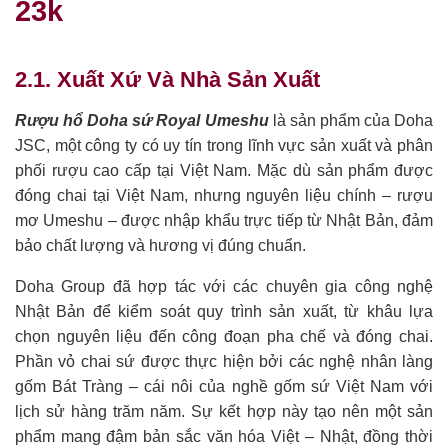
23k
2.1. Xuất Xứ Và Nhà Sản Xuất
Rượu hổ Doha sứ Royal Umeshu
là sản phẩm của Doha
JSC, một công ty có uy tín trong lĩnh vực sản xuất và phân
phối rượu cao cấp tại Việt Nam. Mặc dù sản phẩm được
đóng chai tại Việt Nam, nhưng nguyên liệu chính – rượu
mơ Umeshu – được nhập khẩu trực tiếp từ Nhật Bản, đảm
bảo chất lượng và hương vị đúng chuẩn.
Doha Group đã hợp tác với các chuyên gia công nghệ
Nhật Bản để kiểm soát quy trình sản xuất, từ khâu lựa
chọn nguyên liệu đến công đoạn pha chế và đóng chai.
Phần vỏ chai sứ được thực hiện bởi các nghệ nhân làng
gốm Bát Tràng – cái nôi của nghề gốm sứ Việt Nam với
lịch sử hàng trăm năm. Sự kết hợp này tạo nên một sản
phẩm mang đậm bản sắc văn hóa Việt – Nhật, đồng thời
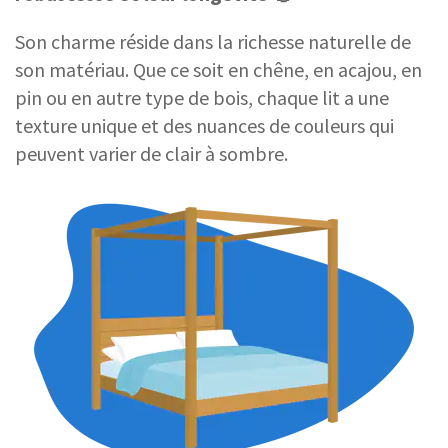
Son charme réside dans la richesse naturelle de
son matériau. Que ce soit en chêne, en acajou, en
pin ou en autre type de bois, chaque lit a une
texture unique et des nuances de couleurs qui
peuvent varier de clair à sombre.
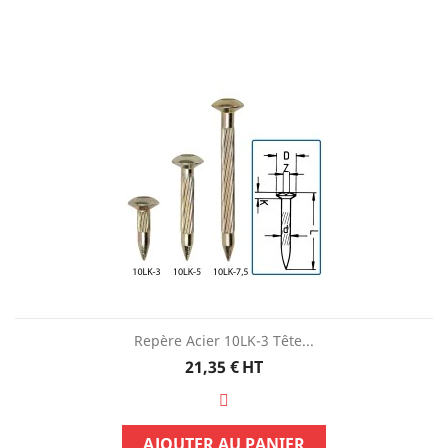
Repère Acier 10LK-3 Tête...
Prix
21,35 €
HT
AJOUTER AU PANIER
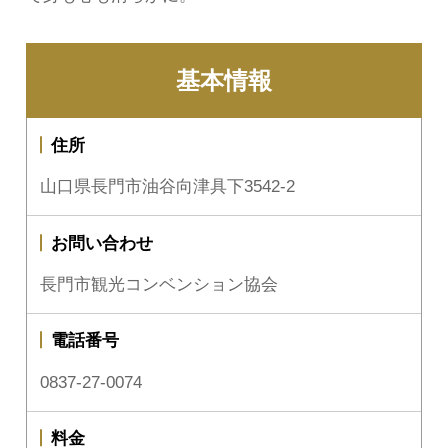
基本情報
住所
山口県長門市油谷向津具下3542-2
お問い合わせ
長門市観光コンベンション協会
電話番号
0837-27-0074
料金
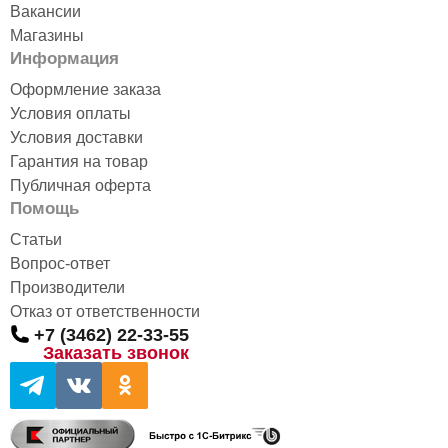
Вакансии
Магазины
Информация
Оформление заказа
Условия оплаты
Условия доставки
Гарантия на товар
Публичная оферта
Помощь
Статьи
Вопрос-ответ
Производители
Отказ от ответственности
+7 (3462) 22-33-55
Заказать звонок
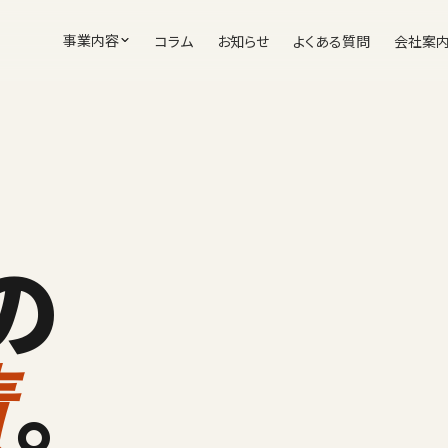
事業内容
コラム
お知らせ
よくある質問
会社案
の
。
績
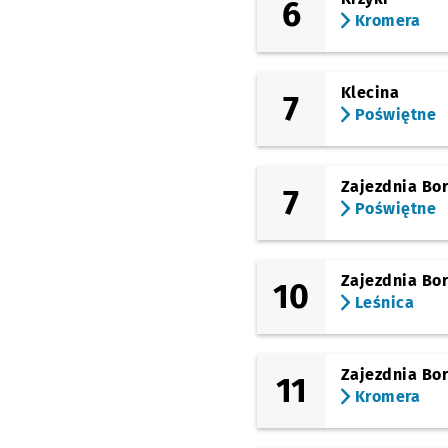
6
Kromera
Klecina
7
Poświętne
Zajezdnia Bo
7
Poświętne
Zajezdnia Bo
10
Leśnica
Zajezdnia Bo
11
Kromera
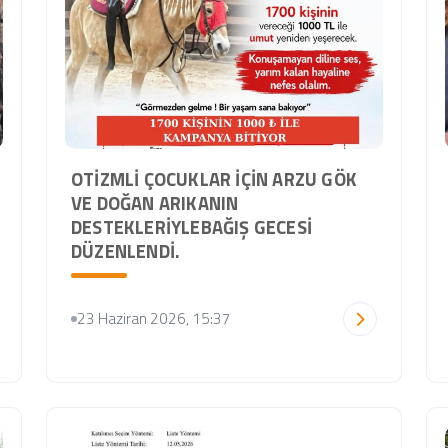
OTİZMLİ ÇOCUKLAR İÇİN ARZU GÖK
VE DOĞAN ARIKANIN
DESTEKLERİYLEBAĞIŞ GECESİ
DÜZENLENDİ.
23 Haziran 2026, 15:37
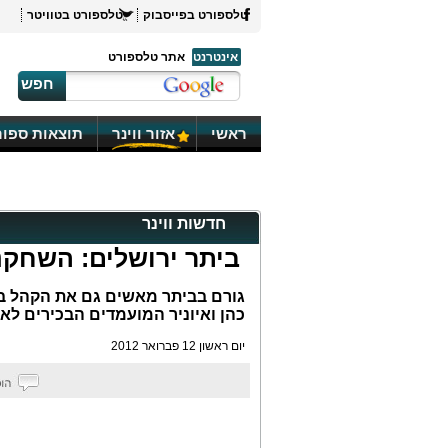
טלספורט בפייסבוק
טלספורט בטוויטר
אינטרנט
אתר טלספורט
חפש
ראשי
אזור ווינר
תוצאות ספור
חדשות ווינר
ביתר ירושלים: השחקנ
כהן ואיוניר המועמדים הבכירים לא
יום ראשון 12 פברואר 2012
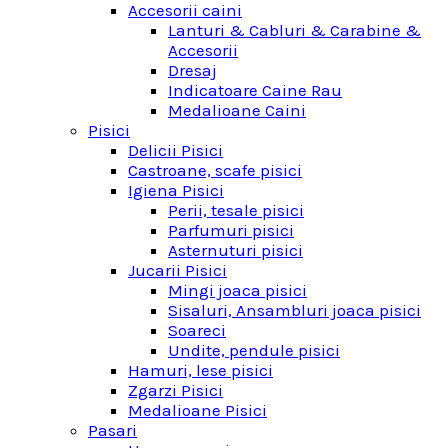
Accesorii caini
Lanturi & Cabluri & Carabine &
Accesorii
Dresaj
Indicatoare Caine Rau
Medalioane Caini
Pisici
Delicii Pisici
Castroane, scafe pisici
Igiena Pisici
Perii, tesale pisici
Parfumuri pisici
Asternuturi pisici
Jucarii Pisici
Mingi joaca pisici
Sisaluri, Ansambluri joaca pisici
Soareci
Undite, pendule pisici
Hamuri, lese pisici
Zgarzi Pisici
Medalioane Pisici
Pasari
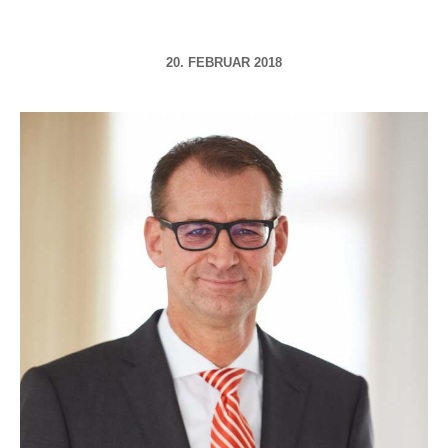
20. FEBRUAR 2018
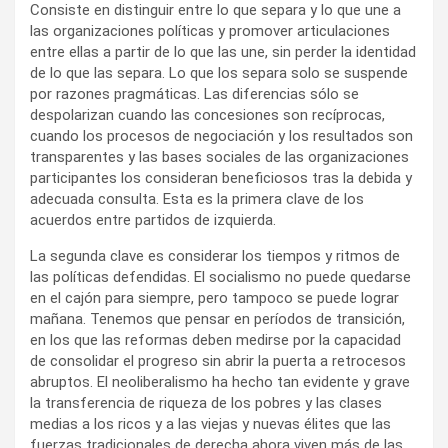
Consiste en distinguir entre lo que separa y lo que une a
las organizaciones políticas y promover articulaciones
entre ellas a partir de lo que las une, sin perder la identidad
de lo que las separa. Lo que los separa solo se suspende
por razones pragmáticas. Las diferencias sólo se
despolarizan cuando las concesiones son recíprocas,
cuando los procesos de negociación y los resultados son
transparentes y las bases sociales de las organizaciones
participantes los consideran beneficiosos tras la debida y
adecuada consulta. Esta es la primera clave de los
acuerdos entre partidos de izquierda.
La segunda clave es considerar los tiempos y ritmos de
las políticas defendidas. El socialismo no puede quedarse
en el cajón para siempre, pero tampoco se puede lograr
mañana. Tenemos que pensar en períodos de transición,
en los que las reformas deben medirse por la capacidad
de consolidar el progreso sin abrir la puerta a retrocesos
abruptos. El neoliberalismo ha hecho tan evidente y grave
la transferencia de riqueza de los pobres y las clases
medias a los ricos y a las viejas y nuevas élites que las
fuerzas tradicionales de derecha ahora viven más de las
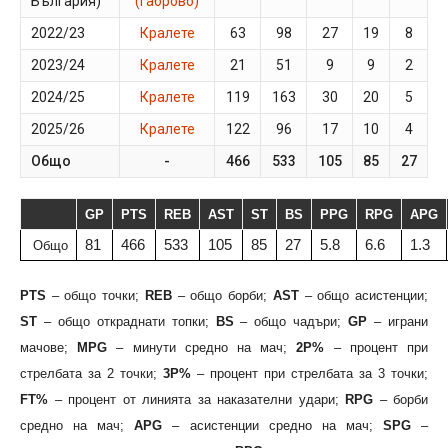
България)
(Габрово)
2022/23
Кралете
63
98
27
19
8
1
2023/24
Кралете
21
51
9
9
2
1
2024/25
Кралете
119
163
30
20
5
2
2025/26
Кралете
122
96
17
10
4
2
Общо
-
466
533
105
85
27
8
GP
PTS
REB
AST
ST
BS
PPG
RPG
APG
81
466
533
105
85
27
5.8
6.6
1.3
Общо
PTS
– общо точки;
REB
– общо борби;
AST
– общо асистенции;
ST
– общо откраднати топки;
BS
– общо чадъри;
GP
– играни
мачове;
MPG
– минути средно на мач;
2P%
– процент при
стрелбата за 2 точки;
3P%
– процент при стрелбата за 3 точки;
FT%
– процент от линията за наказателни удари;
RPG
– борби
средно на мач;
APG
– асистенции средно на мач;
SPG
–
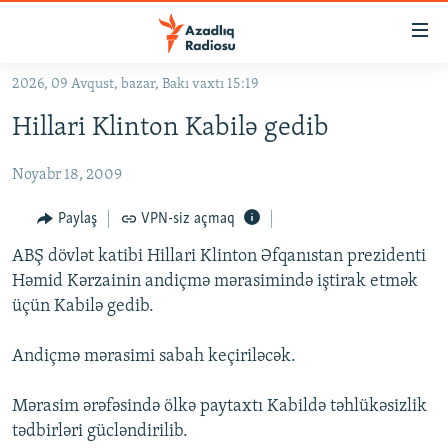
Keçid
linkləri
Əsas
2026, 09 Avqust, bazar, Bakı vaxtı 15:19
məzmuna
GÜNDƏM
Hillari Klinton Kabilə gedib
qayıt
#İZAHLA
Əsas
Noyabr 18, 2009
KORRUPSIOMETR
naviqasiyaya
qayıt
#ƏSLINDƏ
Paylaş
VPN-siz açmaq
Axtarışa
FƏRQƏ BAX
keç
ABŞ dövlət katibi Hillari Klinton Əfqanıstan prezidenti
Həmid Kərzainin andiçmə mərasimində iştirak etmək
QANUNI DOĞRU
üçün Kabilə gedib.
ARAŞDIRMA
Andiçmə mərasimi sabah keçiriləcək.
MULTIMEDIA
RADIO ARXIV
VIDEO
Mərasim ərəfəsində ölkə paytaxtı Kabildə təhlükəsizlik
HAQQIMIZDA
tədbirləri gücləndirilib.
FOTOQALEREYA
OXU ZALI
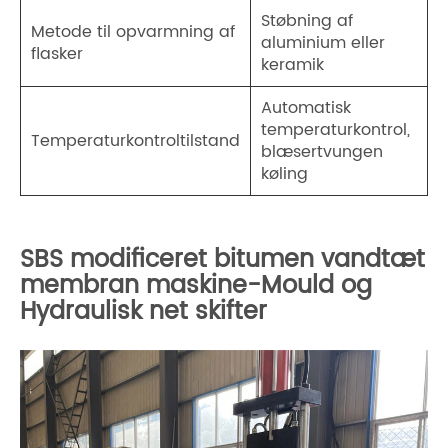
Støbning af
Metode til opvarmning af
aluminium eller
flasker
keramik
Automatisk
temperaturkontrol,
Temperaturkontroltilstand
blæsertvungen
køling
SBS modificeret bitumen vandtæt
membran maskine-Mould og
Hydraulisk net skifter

==============================

What to produce —
Please copy out every line of the preceding listing that carries "Medalioane".

Problem solution —
Medalioane Caini
Medalioane Pisici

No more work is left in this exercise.